Recent advances in deep learning for semantic segmentation models have introduced dynamic segmentation methods as opposed to static segmentation methods represented by full convolutional networks. Dynamic prediction methods replace static classifiers with learnable class embeddings to achieve global semantic awareness. Although dynamic methods excel in accuracy, the learning and inference of class embeddings is usually accompanied by a tedious computational burden. To address this challenge, we propose an affinity-enhanced semantic segmentation framework that synergistically combines the strengths of static and dynamic methodologies. Specifically, our approach leverages semantic features to obtain preliminary static segmentation results and constructs a binary affinity matrix that explicitly encodes pixel-wise category relationships. This affinity matrix serves as a dynamic classification kernel, effectively integrating global context awareness with static features, achieving comparable performance to purely dynamic approaches but with a substantially reduced computational overhead. Furthermore, we introduce a novel feature-to-category mapping refinement technique. This technique performs feature knowledge migration by learning a linear transformation between the semantic feature space and the segmentation probability space, resulting in improved accuracy without increasing model complexity. Numerous experiments demonstrated that the proposed method achieves the best performance on the widely used NYUv2 and SUN-RGBD datasets. And the effectiveness of our method in different scenes is verified on the outdoor scene dataset CamVid.

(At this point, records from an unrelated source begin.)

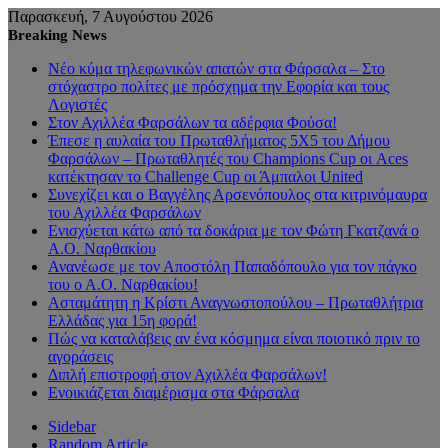
Παρασκευή, 7 Αυγούστου 2026
Breaking News
Νέο κύμα τηλεφωνικών απατών στα Φάρσαλα – Στο
στόχαστρο πολίτες με πρόσχημα την Εφορία και τους
Λογιστές
Στον Αχιλλέα Φαρσάλων τα αδέρφια Φούσα!
Έπεσε η αυλαία του Πρωταθλήματος 5Χ5 του Δήμου
Φαρσάλων – Πρωταθλητές του Champions Cup οι Aces
κατέκτησαν το Challenge Cup οι Άμπαλοι United
Συνεχίζει και ο Βαγγέλης Αρσενόπουλος στα κιτρινόμαυρα
του Αχιλλέα Φαρσάλων
Ενισχύεται κάτω από τα δοκάρια με τον Φώτη Γκατζανά ο
Α.Ο. Ναρθακίου
Ανανέωσε με τον Αποστόλη Παπαδόπουλο για τον πάγκο
του ο Α.Ο. Ναρθακίου!
Ασταμάτητη η Κρίστι Αναγνωστοπούλου – Πρωταθλήτρια
Ελλάδας για 15η φορά!
Πώς να καταλάβεις αν ένα κόσμημα είναι ποιοτικό πριν το
αγοράσεις
Διπλή επιστροφή στον Αχιλλέα Φαρσάλων!
Ενοικιάζεται διαμέρισμα στα Φάρσαλα
Sidebar
Random Article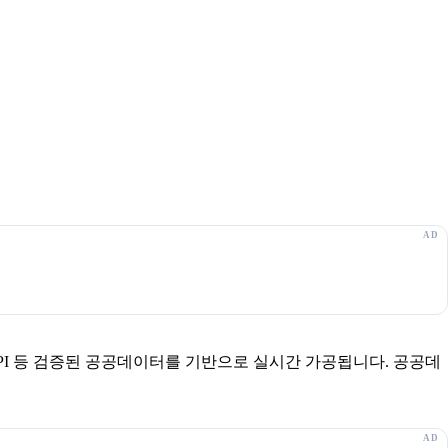
보 API 등 검증된 공공데이터를 기반으로 실시간 가공됩니다. 공공데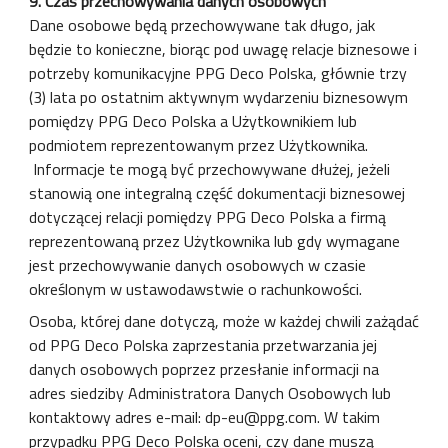
9. Czas przechowywania danych osobowych
Dane osobowe będą przechowywane tak długo, jak
będzie to konieczne, biorąc pod uwagę relacje biznesowe i
potrzeby komunikacyjne PPG Deco Polska, głównie trzy
(3) lata po ostatnim aktywnym wydarzeniu biznesowym
pomiędzy PPG Deco Polska a Użytkownikiem lub
podmiotem reprezentowanym przez Użytkownika.
Informacje te mogą być przechowywane dłużej, jeżeli
stanowią one integralną część dokumentacji biznesowej
dotyczącej relacji pomiędzy PPG Deco Polska a firmą
reprezentowaną przez Użytkownika lub gdy wymagane
jest przechowywanie danych osobowych w czasie
określonym w ustawodawstwie o rachunkowości.
Osoba, której dane dotyczą, może w każdej chwili zażądać
od PPG Deco Polska zaprzestania przetwarzania jej
danych osobowych poprzez przesłanie informacji na
adres siedziby Administratora Danych Osobowych lub
kontaktowy adres e-mail: dp-eu@ppg.com. W takim
przypadku PPG Deco Polska oceni, czy dane muszą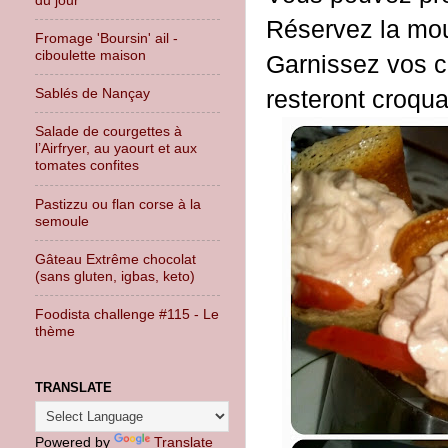
Réservez la mous
Fromage 'Boursin' ail -
ciboulette maison
Garnissez vos cô
resteront croqua
Sablés de Nançay
Salade de courgettes à
l’Airfryer, au yaourt et aux
tomates confites
Pastizzu ou flan corse à la
semoule
Gâteau Extrême chocolat
(sans gluten, igbas, keto)
Foodista challenge #115 - Le
thème
TRANSLATE
Powered by
Translate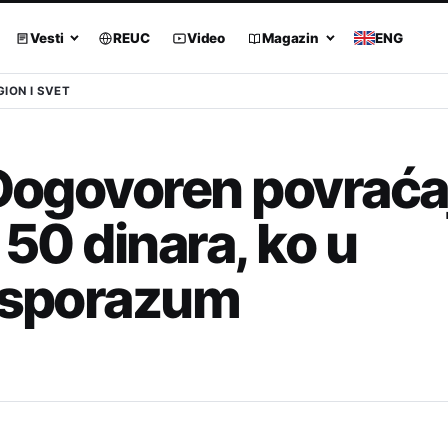
Vesti
REUC
Video
Magazin
ENG
GION I SVET
 Dogovoren povraća
 50 dinara, ko u
i sporazum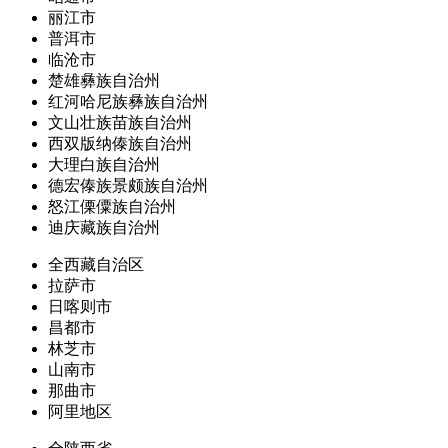
丽江市
普洱市
临沧市
楚雄彝族自治州
红河哈尼族彝族自治州
文山壮族苗族自治州
西双版纳傣族自治州
大理白族自治州
德宏傣族景颇族自治州
怒江傈僳族自治州
迪庆藏族自治州
全西藏自治区
拉萨市
日喀则市
昌都市
林芝市
山南市
那曲市
阿里地区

深度学习语义分割模型的最新进展引入了动态分割方法,以区别于全卷积网络所代表的静态分割方法。动态预测方法用可学习的类别嵌入取代静态分类器,以实现全局语义感知。尽管动态方法在准确性方面表现出色,但类别嵌入的学习和推理通常伴随着繁重的计算负担。为应对这一挑战,我们提出了一种亲和力增强的语义分割框架,该框架协同结合了静态和动态方法的优势。具体而言,我们的方法利用语义特征来获得初步的静态分割结果,并构建一个二元亲和力矩阵,该矩阵明确编码逐像素的类别关系。这个亲和力矩阵充当动态分类内核,有效地将全局上下文感知与静态特征整合在一起,在性能上与纯动态方法相当,但计算开销大幅降低。此外,我们引入了一种新颖的特征到类别映射细化技术。该技术通过学习语义特征空间和分割概率空间之间的线性变换来执行特征知识迁移,在不增加模型复杂度的情况下提高了准确性。大量实验表明,所提出的方法在广泛使用的NYUv2和SUN-RGBD数据集上取得了最佳性能。并且我们的方法在室外场景数据集CamVid上验证了其在不同场景中的有效性。